The G-cab arrived in Australia back in 2010 and has gained favour in many local distribution fleets for single and light B-double work. Our truck for the day was fitted with Scania’s DC13 engine at Euro 5 (ADR80/03) with 12.7-litre, in-line, six-cylinder engine rated at 440 hp (324 kW) @ 1900 rpm giving 2300 Nm (1696 ft-lb) of torque @1000-1300 rpm. This can also be rated up to 480 hp (353 kW) @1900 rpm with torque of 2400 Nm (1700 ft-lb) @1000-1350 rpm.

As we took the truck out of the Campbellfield dealership and turned right up the old Hume Hwy towards Craigieburn, loaded with a GCM of around 40 tonnes, it was striking how relaxing the drive was, particularly with the torque at such low revs. With Lindsay offering tips and guidance on all the features to assist along the way, the drive was very relaxing and not like a driving test at all. Lindsay adds that he is not there teach a driver how to drive, just to drive more efficiently and to enjoy the trucks.

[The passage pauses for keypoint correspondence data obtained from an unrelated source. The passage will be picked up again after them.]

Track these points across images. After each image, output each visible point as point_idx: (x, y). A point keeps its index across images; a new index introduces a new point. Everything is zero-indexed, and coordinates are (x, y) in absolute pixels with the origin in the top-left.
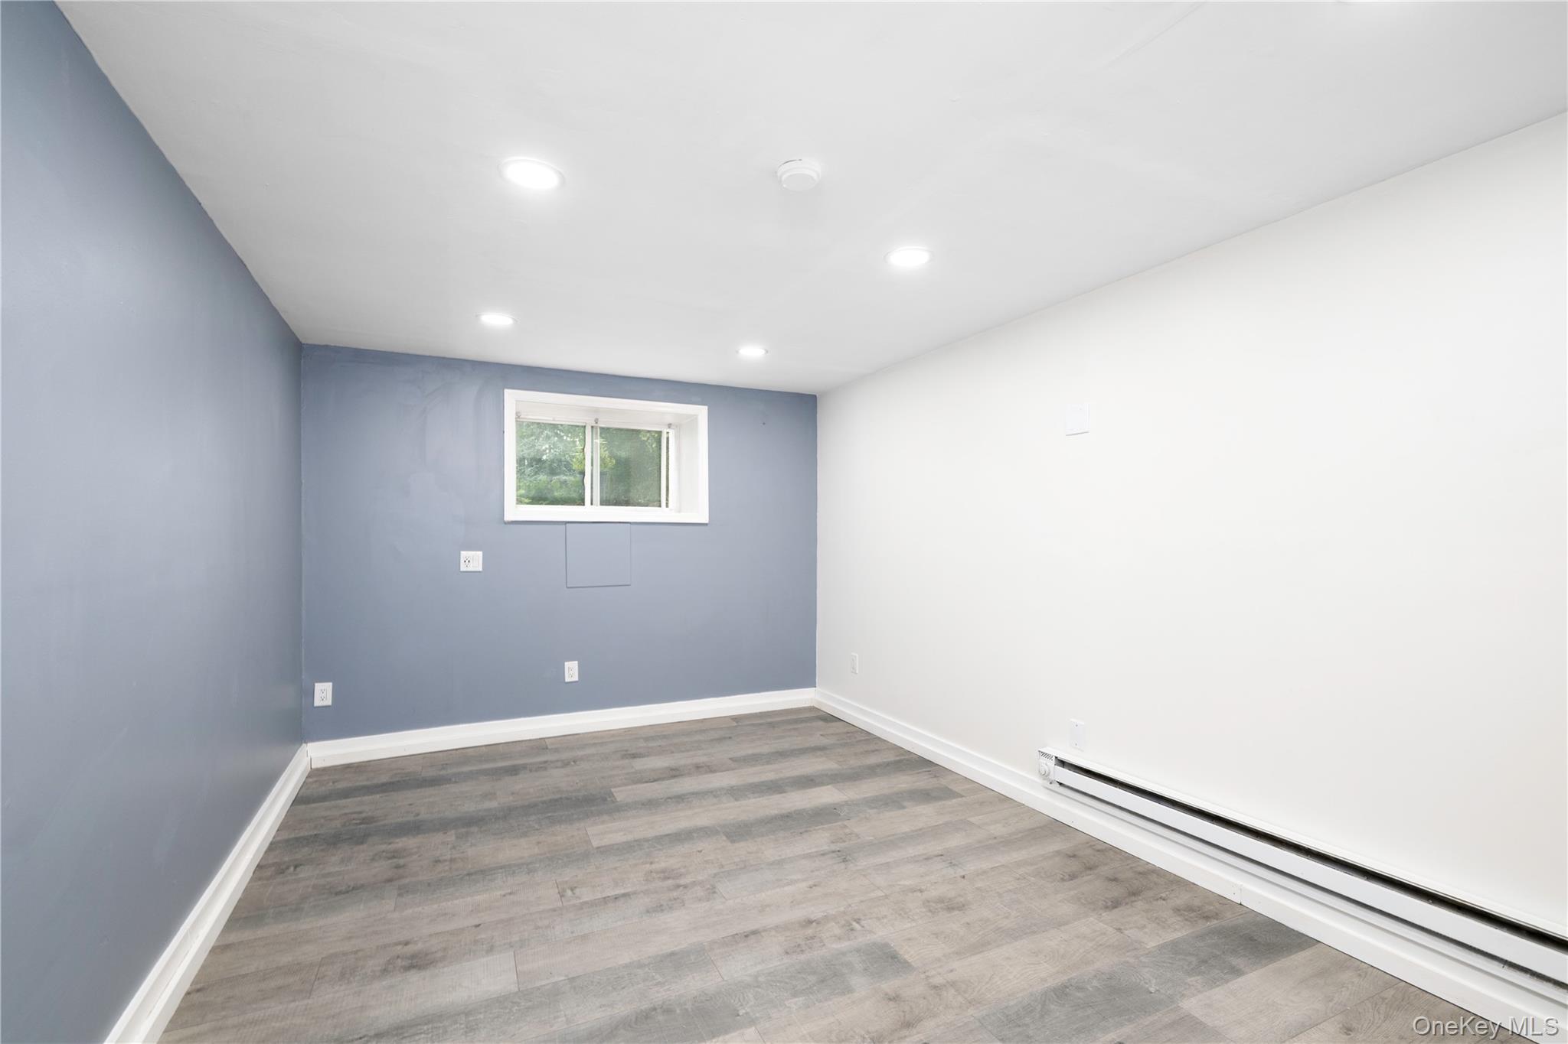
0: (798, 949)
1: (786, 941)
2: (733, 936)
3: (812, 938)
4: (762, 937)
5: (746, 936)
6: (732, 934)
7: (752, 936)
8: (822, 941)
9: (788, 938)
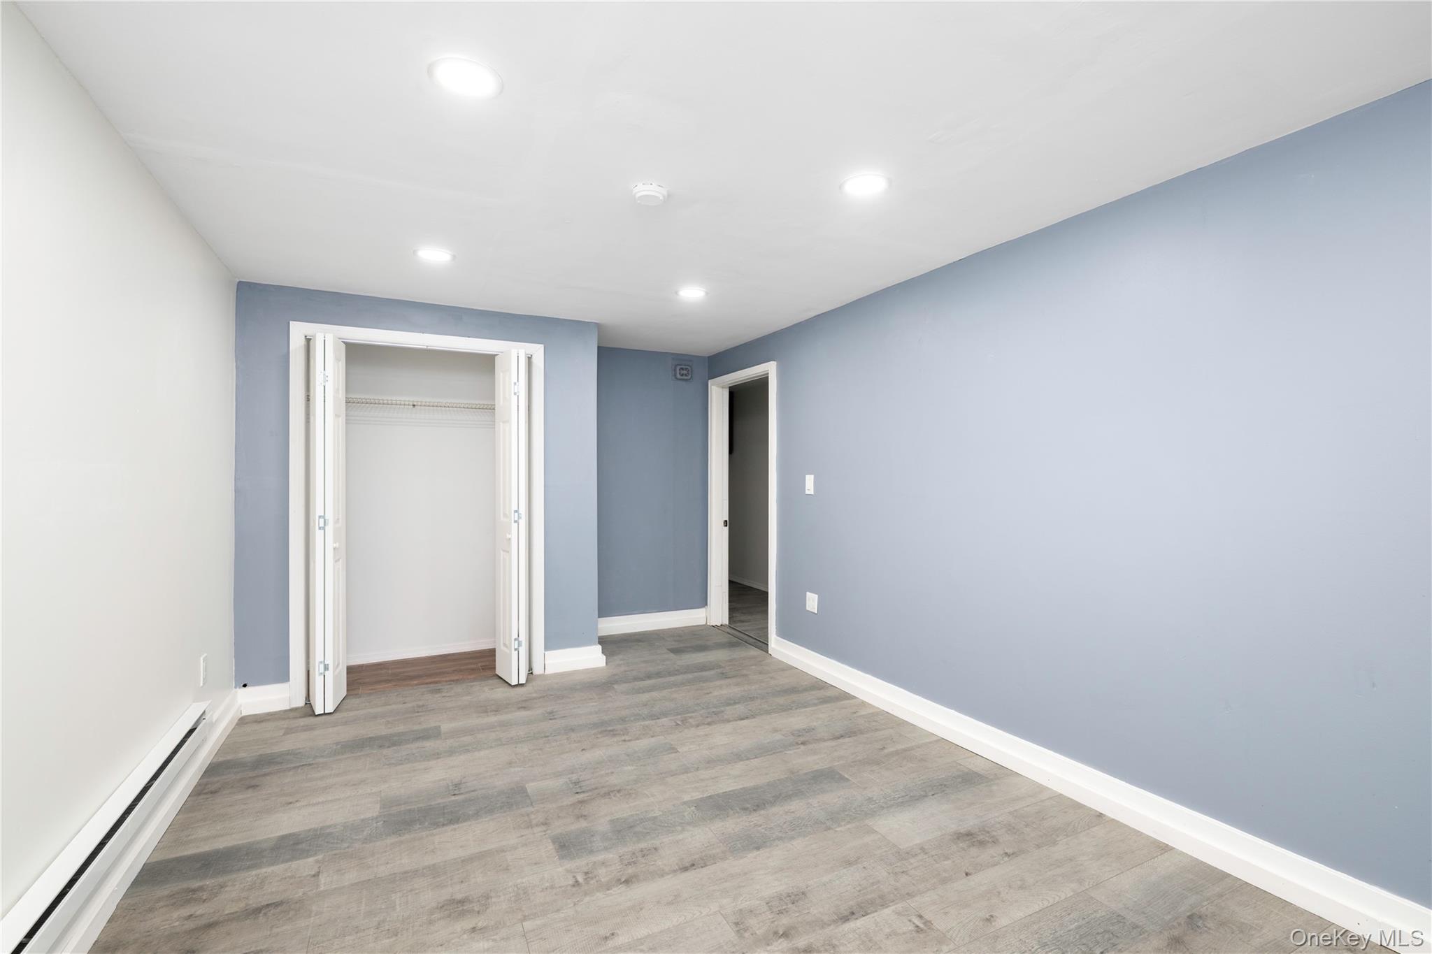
0: (644, 853)
1: (655, 861)
2: (706, 866)
3: (629, 864)
4: (677, 864)
5: (693, 865)
6: (707, 867)
7: (687, 865)
8: (621, 860)
9: (653, 863)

We would take the back roads through Kilmore to Puckapunyal then join the main Hume Hwy back into town. The short route gave us a good mix of slow and fast hills to gain and understanding on how the Driver Support system worked, and, importantly, scored us over the four hours. Once you get used to how far the Scania will coast without hitting the throttle, and how strong the retarder is, you soon learn to match your style with the truck to quickly reduce fuel burn.

This showed how effective the specific training with the vehicle could be. Without Lindsay’s guidance I doubt I would have driven the way he explained, and may have taken a while to get up to speed, if ever, at the same level.

Scania believes that they see up to 10 percent fuel savings after training, so the time spent is well worth the effort. This in turn should see the Scania models favour well against their competitors in mixed fleets, with the aim to hopefully help with sales in the long run.

After getting a sneak preview of some of the New Generation models under evaluation prior to launch, specific product training will be crucial on delivery. The new interior and Euro 6 engines will take a bit of getting used to, so if you want to see the savings from day one, spend the time and effort in running your employees through the programmes so you can all sit back and enjoy the purchase.